O BC ampliou ainda o tipo de ativo que pode ser comprado nessas operações. Inicialmente, a permissão era para carteiras de crédito. Agora, foram incluídos os títulos privados detidos por fundos, quotas de fundos de investimentos em direitos creditórios e operações de leasing. Também foi permitido que bancos comprem cotas de fundos de investimentos criados pelo Fundo Garantidor de Créditos (FGC). A idéia é que o FGC crie fundos de investimentos comprando créditos de bancos que estejam sem liquidez.
O BC incluiu nas medidas anunciadas ontem um incentivo a mais para os bancos que entrarem nos leilões de linhas de recursos externos. Duas semanas atrás, o BC anunciou que iria fazer operações de empréstimo em dólares, como forma de lidar a redução das linhas internacionais de empréstimos anos bancos. A novidade é que quem fizer esse tipo de operação irá ter liberação de compulsórios captações por meio de empresas de leasing. A medida poderá liberar até R$ 18,9 bilhões em compulsórios.

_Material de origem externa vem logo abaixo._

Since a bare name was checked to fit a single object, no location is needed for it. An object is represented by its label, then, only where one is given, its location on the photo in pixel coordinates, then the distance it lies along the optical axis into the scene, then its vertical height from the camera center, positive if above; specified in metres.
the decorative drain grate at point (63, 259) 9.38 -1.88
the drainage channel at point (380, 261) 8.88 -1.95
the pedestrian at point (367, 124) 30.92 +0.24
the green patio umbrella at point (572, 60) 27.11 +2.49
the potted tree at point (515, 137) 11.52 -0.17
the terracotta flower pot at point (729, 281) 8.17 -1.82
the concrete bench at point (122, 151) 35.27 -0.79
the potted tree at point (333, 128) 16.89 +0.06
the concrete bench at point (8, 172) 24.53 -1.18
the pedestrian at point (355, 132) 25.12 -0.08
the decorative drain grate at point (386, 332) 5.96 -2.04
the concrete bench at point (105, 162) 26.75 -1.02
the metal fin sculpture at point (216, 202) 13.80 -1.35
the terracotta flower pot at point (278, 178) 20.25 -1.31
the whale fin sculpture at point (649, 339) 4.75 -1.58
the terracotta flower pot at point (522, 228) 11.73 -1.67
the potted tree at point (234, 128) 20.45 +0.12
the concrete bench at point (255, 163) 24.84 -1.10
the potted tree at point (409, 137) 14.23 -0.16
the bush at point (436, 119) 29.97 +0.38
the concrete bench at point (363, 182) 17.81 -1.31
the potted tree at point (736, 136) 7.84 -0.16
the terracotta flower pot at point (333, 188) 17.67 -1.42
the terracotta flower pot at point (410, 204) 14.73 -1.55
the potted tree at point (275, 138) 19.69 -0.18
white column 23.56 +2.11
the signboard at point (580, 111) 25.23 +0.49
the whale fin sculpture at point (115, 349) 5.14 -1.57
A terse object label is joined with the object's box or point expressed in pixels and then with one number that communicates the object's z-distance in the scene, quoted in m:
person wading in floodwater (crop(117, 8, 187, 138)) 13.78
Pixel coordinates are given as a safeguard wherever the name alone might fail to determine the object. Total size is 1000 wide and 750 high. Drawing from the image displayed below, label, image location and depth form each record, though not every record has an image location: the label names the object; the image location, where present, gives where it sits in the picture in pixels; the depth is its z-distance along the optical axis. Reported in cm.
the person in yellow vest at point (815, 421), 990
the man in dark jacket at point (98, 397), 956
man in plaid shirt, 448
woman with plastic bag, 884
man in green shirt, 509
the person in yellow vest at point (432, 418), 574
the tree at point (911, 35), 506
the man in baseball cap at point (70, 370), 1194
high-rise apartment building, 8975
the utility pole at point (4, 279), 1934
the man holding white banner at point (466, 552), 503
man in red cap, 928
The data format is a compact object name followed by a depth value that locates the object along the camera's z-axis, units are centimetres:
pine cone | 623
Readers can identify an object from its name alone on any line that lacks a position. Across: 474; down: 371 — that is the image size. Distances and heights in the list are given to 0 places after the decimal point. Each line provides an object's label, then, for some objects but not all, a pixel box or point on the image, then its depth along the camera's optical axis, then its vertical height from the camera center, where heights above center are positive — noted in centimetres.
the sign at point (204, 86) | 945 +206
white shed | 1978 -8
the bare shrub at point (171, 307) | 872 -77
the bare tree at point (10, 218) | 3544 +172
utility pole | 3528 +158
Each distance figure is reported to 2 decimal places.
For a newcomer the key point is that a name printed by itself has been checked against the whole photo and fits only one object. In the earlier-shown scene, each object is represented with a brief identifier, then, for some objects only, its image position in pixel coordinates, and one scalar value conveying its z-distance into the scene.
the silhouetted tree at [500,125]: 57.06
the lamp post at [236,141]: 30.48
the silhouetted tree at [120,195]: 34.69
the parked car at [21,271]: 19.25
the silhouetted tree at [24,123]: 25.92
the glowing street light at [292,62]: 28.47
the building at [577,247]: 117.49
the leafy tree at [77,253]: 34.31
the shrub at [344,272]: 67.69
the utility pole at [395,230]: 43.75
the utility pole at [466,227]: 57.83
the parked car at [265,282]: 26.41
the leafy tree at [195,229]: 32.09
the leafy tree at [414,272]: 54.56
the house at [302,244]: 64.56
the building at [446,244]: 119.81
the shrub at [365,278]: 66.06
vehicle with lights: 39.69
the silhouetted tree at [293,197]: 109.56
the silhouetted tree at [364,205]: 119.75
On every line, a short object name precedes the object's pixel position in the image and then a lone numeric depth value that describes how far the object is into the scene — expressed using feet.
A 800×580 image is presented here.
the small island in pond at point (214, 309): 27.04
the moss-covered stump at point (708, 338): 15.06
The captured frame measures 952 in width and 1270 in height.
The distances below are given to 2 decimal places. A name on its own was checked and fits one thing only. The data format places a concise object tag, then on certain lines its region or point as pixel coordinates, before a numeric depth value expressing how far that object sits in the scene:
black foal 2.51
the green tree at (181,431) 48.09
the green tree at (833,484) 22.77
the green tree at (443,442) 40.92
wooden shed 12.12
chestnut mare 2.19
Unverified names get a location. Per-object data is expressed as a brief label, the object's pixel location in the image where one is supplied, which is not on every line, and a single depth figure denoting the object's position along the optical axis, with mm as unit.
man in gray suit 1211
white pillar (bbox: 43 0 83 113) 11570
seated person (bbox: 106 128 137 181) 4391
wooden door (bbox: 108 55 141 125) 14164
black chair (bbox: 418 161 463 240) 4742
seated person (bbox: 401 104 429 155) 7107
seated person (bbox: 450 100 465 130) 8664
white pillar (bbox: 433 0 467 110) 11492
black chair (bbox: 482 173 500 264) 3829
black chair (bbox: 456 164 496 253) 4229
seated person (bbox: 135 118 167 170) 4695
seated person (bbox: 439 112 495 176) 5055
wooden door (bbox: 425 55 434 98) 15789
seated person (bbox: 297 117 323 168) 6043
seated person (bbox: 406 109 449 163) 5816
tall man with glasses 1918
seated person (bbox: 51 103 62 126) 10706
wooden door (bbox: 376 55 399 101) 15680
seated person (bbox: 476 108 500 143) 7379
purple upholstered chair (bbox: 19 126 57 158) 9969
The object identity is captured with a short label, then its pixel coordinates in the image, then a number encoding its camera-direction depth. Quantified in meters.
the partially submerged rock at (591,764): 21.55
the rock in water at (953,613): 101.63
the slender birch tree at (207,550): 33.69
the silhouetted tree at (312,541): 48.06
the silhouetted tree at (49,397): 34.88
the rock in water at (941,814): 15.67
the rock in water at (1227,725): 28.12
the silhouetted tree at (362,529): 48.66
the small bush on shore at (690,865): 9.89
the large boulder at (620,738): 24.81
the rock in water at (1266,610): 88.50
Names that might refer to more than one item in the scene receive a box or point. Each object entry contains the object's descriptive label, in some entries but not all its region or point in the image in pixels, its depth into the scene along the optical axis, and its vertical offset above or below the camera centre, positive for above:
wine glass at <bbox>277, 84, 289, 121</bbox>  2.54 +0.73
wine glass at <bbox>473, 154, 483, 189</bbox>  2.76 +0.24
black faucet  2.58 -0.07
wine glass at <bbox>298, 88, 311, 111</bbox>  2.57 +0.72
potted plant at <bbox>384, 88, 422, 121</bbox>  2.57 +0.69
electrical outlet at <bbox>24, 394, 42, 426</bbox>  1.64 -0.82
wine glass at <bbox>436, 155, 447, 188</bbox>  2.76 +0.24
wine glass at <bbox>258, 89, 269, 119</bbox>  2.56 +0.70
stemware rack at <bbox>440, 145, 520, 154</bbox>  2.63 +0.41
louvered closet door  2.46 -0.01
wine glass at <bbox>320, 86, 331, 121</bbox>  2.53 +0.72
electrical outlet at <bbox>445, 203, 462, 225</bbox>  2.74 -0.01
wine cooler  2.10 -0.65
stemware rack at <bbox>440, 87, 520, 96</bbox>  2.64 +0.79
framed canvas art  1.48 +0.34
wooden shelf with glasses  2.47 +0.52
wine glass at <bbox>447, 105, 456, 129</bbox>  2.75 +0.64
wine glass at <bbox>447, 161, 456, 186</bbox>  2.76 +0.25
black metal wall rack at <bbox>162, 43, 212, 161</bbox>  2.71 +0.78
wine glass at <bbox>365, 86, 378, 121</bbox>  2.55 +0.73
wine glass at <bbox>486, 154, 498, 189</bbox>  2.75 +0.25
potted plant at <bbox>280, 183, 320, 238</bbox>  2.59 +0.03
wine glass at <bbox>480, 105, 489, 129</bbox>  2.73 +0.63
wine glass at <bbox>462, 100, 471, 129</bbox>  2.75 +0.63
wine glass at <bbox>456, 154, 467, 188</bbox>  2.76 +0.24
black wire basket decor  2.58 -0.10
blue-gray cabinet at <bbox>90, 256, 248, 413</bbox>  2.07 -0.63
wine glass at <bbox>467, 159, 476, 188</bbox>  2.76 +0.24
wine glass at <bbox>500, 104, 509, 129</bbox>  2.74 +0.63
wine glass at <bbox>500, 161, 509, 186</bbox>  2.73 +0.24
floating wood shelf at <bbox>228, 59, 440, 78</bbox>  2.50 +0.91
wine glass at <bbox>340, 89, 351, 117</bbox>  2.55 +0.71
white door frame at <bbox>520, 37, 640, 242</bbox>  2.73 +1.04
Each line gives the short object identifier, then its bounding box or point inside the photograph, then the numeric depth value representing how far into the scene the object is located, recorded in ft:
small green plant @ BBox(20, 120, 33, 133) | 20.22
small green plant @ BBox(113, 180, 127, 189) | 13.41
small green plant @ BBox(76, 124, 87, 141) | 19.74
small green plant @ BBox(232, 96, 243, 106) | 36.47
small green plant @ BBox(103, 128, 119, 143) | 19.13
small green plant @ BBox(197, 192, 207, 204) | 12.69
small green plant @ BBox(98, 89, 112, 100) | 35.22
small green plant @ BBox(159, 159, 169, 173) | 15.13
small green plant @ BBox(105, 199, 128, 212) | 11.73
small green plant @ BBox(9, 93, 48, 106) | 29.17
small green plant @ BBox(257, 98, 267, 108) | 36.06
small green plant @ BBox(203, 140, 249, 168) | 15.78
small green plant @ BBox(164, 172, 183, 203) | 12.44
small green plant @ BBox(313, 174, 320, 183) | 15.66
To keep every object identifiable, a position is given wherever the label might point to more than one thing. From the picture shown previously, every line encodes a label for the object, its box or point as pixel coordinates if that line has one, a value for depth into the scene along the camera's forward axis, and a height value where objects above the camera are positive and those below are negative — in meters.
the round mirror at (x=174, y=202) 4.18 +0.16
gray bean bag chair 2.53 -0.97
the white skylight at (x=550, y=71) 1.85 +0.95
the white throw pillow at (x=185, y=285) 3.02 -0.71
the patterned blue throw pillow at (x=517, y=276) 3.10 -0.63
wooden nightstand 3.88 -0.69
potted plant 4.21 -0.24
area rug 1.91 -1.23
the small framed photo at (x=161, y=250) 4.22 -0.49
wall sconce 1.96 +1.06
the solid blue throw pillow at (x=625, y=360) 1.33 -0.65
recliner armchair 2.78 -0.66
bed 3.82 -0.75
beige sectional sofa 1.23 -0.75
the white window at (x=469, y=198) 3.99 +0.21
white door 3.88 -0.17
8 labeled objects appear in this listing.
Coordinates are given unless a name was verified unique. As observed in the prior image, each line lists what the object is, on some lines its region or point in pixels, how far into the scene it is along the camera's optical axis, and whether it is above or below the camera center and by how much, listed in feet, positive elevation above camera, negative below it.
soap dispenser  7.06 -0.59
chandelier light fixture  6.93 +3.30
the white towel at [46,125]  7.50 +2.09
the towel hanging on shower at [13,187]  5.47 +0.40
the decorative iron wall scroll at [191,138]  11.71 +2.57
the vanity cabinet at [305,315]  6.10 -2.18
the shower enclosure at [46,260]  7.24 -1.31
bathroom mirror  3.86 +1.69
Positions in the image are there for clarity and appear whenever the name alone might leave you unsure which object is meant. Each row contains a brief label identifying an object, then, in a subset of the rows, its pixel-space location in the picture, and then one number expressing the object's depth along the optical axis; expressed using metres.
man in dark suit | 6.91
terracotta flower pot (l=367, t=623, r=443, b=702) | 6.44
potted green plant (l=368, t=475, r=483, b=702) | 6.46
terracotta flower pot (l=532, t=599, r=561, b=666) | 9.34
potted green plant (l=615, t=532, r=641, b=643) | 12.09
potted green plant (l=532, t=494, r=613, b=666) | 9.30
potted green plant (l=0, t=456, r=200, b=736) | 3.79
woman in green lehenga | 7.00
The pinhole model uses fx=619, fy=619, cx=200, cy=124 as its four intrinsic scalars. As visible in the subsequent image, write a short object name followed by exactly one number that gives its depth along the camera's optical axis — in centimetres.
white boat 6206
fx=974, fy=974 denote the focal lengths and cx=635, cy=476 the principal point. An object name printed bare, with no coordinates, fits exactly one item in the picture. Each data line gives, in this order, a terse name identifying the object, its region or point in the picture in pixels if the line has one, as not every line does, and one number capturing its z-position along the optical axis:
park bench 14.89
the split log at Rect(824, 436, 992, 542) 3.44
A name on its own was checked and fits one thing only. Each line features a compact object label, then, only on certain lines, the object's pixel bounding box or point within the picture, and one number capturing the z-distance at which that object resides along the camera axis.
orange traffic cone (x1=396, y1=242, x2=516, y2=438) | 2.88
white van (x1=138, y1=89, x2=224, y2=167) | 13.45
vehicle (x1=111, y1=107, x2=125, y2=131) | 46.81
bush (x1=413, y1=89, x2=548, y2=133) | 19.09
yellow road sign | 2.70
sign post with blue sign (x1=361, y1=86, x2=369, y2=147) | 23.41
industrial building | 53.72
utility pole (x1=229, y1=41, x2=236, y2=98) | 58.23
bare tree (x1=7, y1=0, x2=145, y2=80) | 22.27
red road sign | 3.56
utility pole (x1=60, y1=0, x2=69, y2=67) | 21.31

Ontem, O BC também definiu o custo das linhas de redesconto criadas recentemente por medida provisória. A idéia é que a compra e venda de carteiras de crédito entre agentes privados resolva o problema de liquidez. Mas, se os problemas não forem resolvidos pelo mercado, o BC poderá fazer empréstimos de redesconto garantidos por carteiras de crédito. Ficou definido ontem que, nessas operações, os juros cobrados serão equivalentes à taxa Selic mais 4% ao ano. Hoje, na linha tradicional de redesconto, é cobrada uma taxa de Selic mais 2% para operações a partir de 90 dias. Ficou estabelecido também que quem acessar o redesconto terá a liberação temporária de compulsórios, até que a operação se concretize.